Sorry, I've googled this, but every hit either describes blood diamonds or artificial diamonds, and not the relationship between them.
My understanding, which may be wrong, is:
- Artificial diamonds are cheap to make, and relatively easy.
- To keep the prices of diamonds up, the diamond industry has invested heavily in convincing people that artificial diamonds are no good, and only natural diamonds, coming from the industry and properly certified, et al, are worth anything.
- Blood diamonds are natural diamonds which haven't passed through industry channels, which are valuable, and used to finance wars.
What I don't understand is: if the blood diamonds don't get certified / pass through the industry, then they would be the equivalent of artificial diamonds, in terms of value. If that's the case, why are they so profitable? And why would a country use diamonds they had mined in order to finance a war, instead of just artificially creating those diamonds?
posted by Bugbread to grab bag (21 comments total)
4 users marked this as a favorite
I'm not sure this is true, at least relative to the cost of tossing kids into diamond mines at slave labor wages. And it is a rather technical process that I don't think many of these countries have the infrastructure for.

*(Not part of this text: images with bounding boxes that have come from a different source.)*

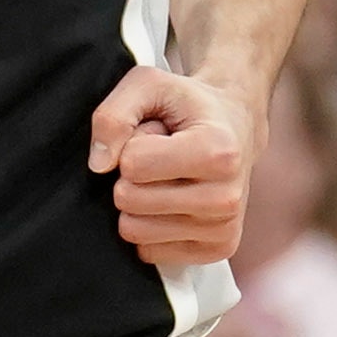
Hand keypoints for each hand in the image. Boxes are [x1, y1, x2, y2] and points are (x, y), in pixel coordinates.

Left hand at [90, 65, 251, 264]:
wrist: (236, 126)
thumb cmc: (188, 105)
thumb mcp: (148, 85)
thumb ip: (113, 115)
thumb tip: (99, 165)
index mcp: (217, 151)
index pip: (132, 165)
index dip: (132, 146)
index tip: (158, 135)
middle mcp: (226, 196)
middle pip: (130, 201)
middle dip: (133, 176)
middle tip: (161, 157)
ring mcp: (224, 228)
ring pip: (135, 231)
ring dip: (140, 202)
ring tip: (168, 177)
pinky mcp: (217, 250)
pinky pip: (149, 252)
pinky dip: (152, 227)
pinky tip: (175, 200)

The distinction is that artificial diamonds are not considered "real" diamonds. In other words, the consumer hear "artificial" or "synthetic" and they immediately think "fake".
The thing to understand is that diamonds have no inherent value. They aren't like gold, nor are they scarce, like some other gemstones. They also have no resale value. The reason diamonds are expensive is because deBeers almost exclusively controls mining and distribution - they limit the amount of diamonds on the market to create a scarcity where none naturally exists.
Thus they can charge monopoly prices. The blood diamonds come in under the monopoly price, but well above the "market" price, which would be very low.